Golf at Pau was a pure delight. Known as la Billere (as RLGC is known as Hoylake) we were warmly welcomed by their young and attractive receptionists and after paying 68 Euros each we were ready for our round having secured our reservation for lunch before starting. Wellington’s troops had rested at la Billere, a farming area, after the battle of Orthez in 1814 when yet again they had defeated Soult as he retreated from the Peninsula. Part of the pleasure of our arrival at the golf club was the ability to use its full facilities after lurking around in the van for a few nights. Marvellous relief!
Golf at Pau is wonderfully unpretentious and relaxed. Its short course and pretty layout next to le Gave de Pau (as the impressive melt water river is called) allow the golfer to fully enjoy the experience of playing on the flat, with plenty of shade in very warm conditions. Personally, I had always had the impression that the course would be perched on a hill. It turned out to be on the flood plain but with impressive green hills to the south. Early pictures of the course from 1856 show very few trees and some extraordinary golf swings from a variety of British players both landed gentry, ex Army officers and famous golfers of the era such as Maxwell and Hutchings. My – how these chaps got about! I was delighted to see the stone plaque dedicated to ‘General’ Joe Lloyd, winner of the US Open in 1897 (the same year that Hilton won The Open at Hoylake) and Pau’s first professional who was a Hoylake man. Confirmation again that Hoylake had a major influence in Clubs around the world.
After a convivial and tasty lunch under the shady awnings of the veranda, we immersed ourselves in the freely available books of a bygone era and different, more stylish times. Photos taken we drifted into Pau to get maps and a new Rough Guide to the Pyrenees to plan exploits in the mountains. This was an excuse for a couple of cold beers to keep hydration to the required level whilst appreciating an attractive, fairly cosmopolitan town with a distinguished history to tell through its monuments and buildings.

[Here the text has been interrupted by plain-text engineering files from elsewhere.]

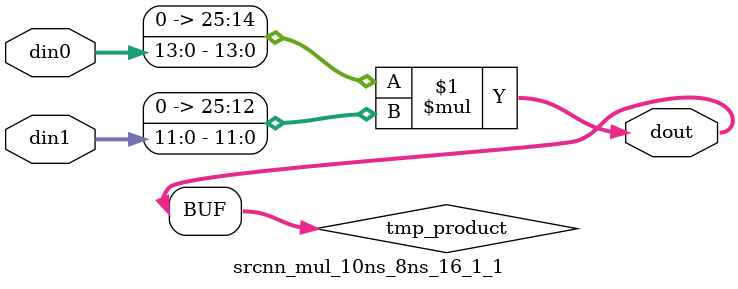
<source format=v>

`timescale 1 ns / 1 ps

  module srcnn_mul_10ns_8ns_16_1_1(din0, din1, dout);
parameter ID = 1;
parameter NUM_STAGE = 0;
parameter din0_WIDTH = 14;
parameter din1_WIDTH = 12;
parameter dout_WIDTH = 26;

input [din0_WIDTH - 1 : 0] din0; 
input [din1_WIDTH - 1 : 0] din1; 
output [dout_WIDTH - 1 : 0] dout;

wire signed [dout_WIDTH - 1 : 0] tmp_product;










assign tmp_product = $signed({1'b0, din0}) * $signed({1'b0, din1});











assign dout = tmp_product;







endmodule

</source>
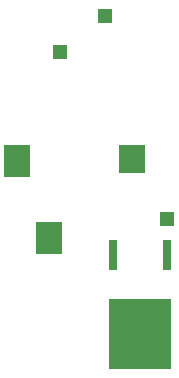
<source format=gbr>
G04 DipTrace 3.2.0.1*
G04 TopPaste.gbr*
%MOMM*%
G04 #@! TF.FileFunction,Paste,Top*
G04 #@! TF.Part,Single*
%ADD51R,5.35X5.95*%
%ADD53R,0.8X2.55*%
%ADD63R,1.3X1.3*%
%ADD67R,2.2X2.75*%
%ADD69R,2.2X2.45*%
%FSLAX35Y35*%
G04*
G71*
G90*
G75*
G01*
G04 TopPaste*
%LPD*%
D69*
X-2990460Y-513160D3*
D67*
X-3690460Y-1183160D3*
X-3960460Y-528160D3*
D63*
X-2694067Y-1021557D3*
X-3601540Y397737D3*
X-3220000Y698500D3*
D53*
X-2692027Y-1321700D3*
X-3148027D3*
D51*
X-2920027Y-1991700D3*
M02*

</source>
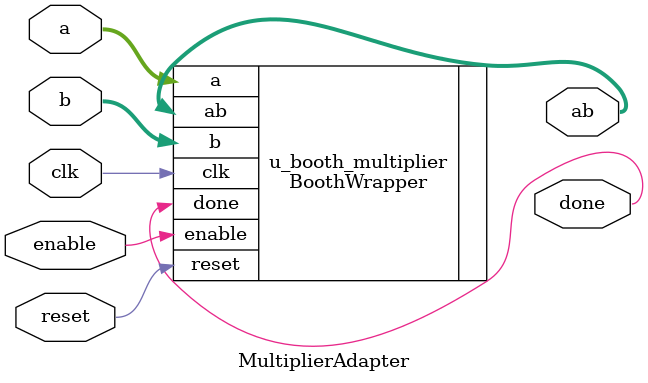
<source format=v>

module MultiplierAdapter #(
  parameter width = 128 // width of the output
) (
  input clk,
  input reset,
  input signed [width-1:0] a,        // First multiplication element, a
  input signed [width-1:0] b,        // Second multiplication element, b
  input enable,
  output signed [2*width-1:0] ab,         // Remainder, r
  output done
);

  // Chosen multiplication module
  // KaratsubaWrapper #(
  //   .width         (width),
  //   .stages     (3)
  // )
  // u_karatsuba_wrapper (
  //   .a(a),
  //   .b(b),
  //   .ab(ab),
  //   .clk(clk),
  //   .reset(reset),
  //   .enable(enable),
  //   .done(done)
  //   );

  BoothWrapper #(
    .width         (width)
  ) u_booth_multiplier (
    .a(a),
    .b(b),
    .ab(ab),
    .clk(clk),
    .reset(reset),
    .enable(enable),
    .done(done)
    );
  
endmodule
</source>
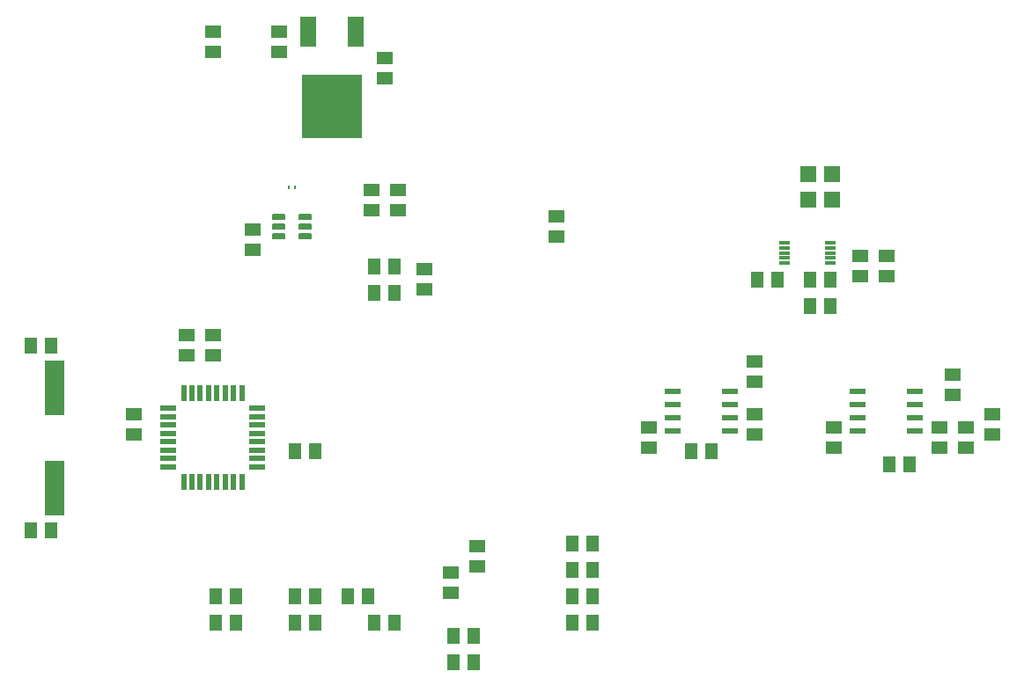
<source format=gbr>
G04 EAGLE Gerber RS-274X export*
G75*
%MOMM*%
%FSLAX34Y34*%
%LPD*%
%INSolderpaste Top*%
%IPPOS*%
%AMOC8*
5,1,8,0,0,1.08239X$1,22.5*%
G01*
%ADD10R,1.500000X1.300000*%
%ADD11R,1.300000X1.500000*%
%ADD12R,1.050000X0.320000*%
%ADD13R,5.800000X6.200000*%
%ADD14R,1.600000X3.000000*%
%ADD15R,1.500000X0.600000*%
%ADD16R,0.250000X0.350000*%
%ADD17R,1.930400X5.334000*%
%ADD18R,1.500000X1.600000*%
%ADD19R,1.600000X0.550000*%
%ADD20R,0.550000X1.600000*%
%ADD21C,0.145000*%


D10*
X647700Y250800D03*
X647700Y231800D03*
D11*
X231800Y88900D03*
X250800Y88900D03*
X803300Y368300D03*
X822300Y368300D03*
D10*
X152400Y244500D03*
X152400Y263500D03*
X850900Y415900D03*
X850900Y396900D03*
X431800Y403200D03*
X431800Y384200D03*
X266700Y441300D03*
X266700Y422300D03*
X406400Y479400D03*
X406400Y460400D03*
X558800Y435000D03*
X558800Y454000D03*
X749300Y314300D03*
X749300Y295300D03*
D11*
X803300Y393700D03*
X822300Y393700D03*
X54000Y330200D03*
X73000Y330200D03*
X73000Y152400D03*
X54000Y152400D03*
D10*
X228600Y631800D03*
X228600Y612800D03*
X393700Y587400D03*
X393700Y606400D03*
X292100Y631800D03*
X292100Y612800D03*
X825500Y250800D03*
X825500Y231800D03*
X939800Y301600D03*
X939800Y282600D03*
D11*
X771500Y393700D03*
X752500Y393700D03*
D10*
X876300Y415900D03*
X876300Y396900D03*
D11*
X403200Y63500D03*
X384200Y63500D03*
X308000Y88900D03*
X327000Y88900D03*
X308000Y228600D03*
X327000Y228600D03*
D12*
X822100Y409100D03*
X822100Y414100D03*
X822100Y419100D03*
X822100Y424100D03*
X822100Y429100D03*
X778100Y429100D03*
X778100Y424100D03*
X778100Y419100D03*
X778100Y414100D03*
X778100Y409100D03*
D13*
X342900Y560400D03*
D14*
X365700Y632200D03*
X320100Y632200D03*
D15*
X726000Y260350D03*
X671000Y260350D03*
X726000Y247650D03*
X726000Y273050D03*
X726000Y285750D03*
X671000Y247650D03*
X671000Y273050D03*
X671000Y285750D03*
X903800Y260350D03*
X848800Y260350D03*
X903800Y247650D03*
X903800Y273050D03*
X903800Y285750D03*
X848800Y247650D03*
X848800Y273050D03*
X848800Y285750D03*
D16*
X302050Y482600D03*
X307550Y482600D03*
D17*
X76200Y289560D03*
X76200Y193040D03*
D18*
X801300Y495100D03*
X801300Y470100D03*
X824300Y470100D03*
X824300Y495100D03*
D10*
X381000Y460400D03*
X381000Y479400D03*
D11*
X384200Y406400D03*
X403200Y406400D03*
X403200Y381000D03*
X384200Y381000D03*
X460400Y50800D03*
X479400Y50800D03*
X593700Y139700D03*
X574700Y139700D03*
X327000Y63500D03*
X308000Y63500D03*
X898500Y215900D03*
X879500Y215900D03*
D10*
X927100Y231800D03*
X927100Y250800D03*
X952500Y250800D03*
X952500Y231800D03*
D11*
X231800Y63500D03*
X250800Y63500D03*
D10*
X977900Y244500D03*
X977900Y263500D03*
D11*
X593700Y88900D03*
X574700Y88900D03*
D10*
X457200Y111100D03*
X457200Y92100D03*
D11*
X358800Y88900D03*
X377800Y88900D03*
D10*
X482600Y117500D03*
X482600Y136500D03*
D11*
X574700Y114300D03*
X593700Y114300D03*
X460400Y25400D03*
X479400Y25400D03*
X593700Y63500D03*
X574700Y63500D03*
D10*
X749300Y244500D03*
X749300Y263500D03*
D11*
X689000Y228600D03*
X708000Y228600D03*
D19*
X186100Y269300D03*
X186100Y261300D03*
X186100Y253300D03*
X186100Y245300D03*
X186100Y237300D03*
X186100Y229300D03*
X186100Y221300D03*
X186100Y213300D03*
X271100Y213300D03*
X271100Y221300D03*
X271100Y229300D03*
X271100Y237300D03*
X271100Y245300D03*
X271100Y253300D03*
X271100Y261300D03*
X271100Y269300D03*
D20*
X200600Y198800D03*
X208600Y198800D03*
X216600Y198800D03*
X224600Y198800D03*
X232600Y198800D03*
X240600Y198800D03*
X248600Y198800D03*
X256600Y198800D03*
X256600Y283800D03*
X248600Y283800D03*
X240600Y283800D03*
X232600Y283800D03*
X224600Y283800D03*
X216600Y283800D03*
X208600Y283800D03*
X200600Y283800D03*
D21*
X312025Y437175D02*
X322675Y437175D01*
X322675Y432825D01*
X312025Y432825D01*
X312025Y437175D01*
X312025Y434202D02*
X322675Y434202D01*
X322675Y435579D02*
X312025Y435579D01*
X312025Y436956D02*
X322675Y436956D01*
X322675Y446675D02*
X312025Y446675D01*
X322675Y446675D02*
X322675Y442325D01*
X312025Y442325D01*
X312025Y446675D01*
X312025Y443702D02*
X322675Y443702D01*
X322675Y445079D02*
X312025Y445079D01*
X312025Y446456D02*
X322675Y446456D01*
X322675Y456175D02*
X312025Y456175D01*
X322675Y456175D02*
X322675Y451825D01*
X312025Y451825D01*
X312025Y456175D01*
X312025Y453202D02*
X322675Y453202D01*
X322675Y454579D02*
X312025Y454579D01*
X312025Y455956D02*
X322675Y455956D01*
X297575Y437175D02*
X286925Y437175D01*
X297575Y437175D02*
X297575Y432825D01*
X286925Y432825D01*
X286925Y437175D01*
X286925Y434202D02*
X297575Y434202D01*
X297575Y435579D02*
X286925Y435579D01*
X286925Y436956D02*
X297575Y436956D01*
X297575Y446675D02*
X286925Y446675D01*
X297575Y446675D02*
X297575Y442325D01*
X286925Y442325D01*
X286925Y446675D01*
X286925Y443702D02*
X297575Y443702D01*
X297575Y445079D02*
X286925Y445079D01*
X286925Y446456D02*
X297575Y446456D01*
X297575Y456175D02*
X286925Y456175D01*
X297575Y456175D02*
X297575Y451825D01*
X286925Y451825D01*
X286925Y456175D01*
X286925Y453202D02*
X297575Y453202D01*
X297575Y454579D02*
X286925Y454579D01*
X286925Y455956D02*
X297575Y455956D01*
D10*
X228600Y320700D03*
X228600Y339700D03*
X203200Y320700D03*
X203200Y339700D03*
M02*

</source>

Overnight again at Cru Lamouroux, La Chappelle de Rousse. Relaxed and contented in the roseate hue of the setting sun illuminating the Vallee d’Ossau in varying and changeable shades, we discover that the UK bottle of gas had eventually given its last delivery. It had done well but its demise, although inevitable, was sudden. Not to worry, CoolCamperVans had given us a full European bottle complete with the European connector and it would be a simple matter to change over the bottle and reconnect – wouldn’t it? Well no. The connector supplied was incompatible with the van fittings despite several attempts to release the fittings and make a fit. Portable gas stove to the rescue for coffee and washing up but the real loss was the fridge. A problem we resolved to tackle the next day or later whilst generally castigating CCV who we thought had been generous. Perhaps we should have investigated further beforehand.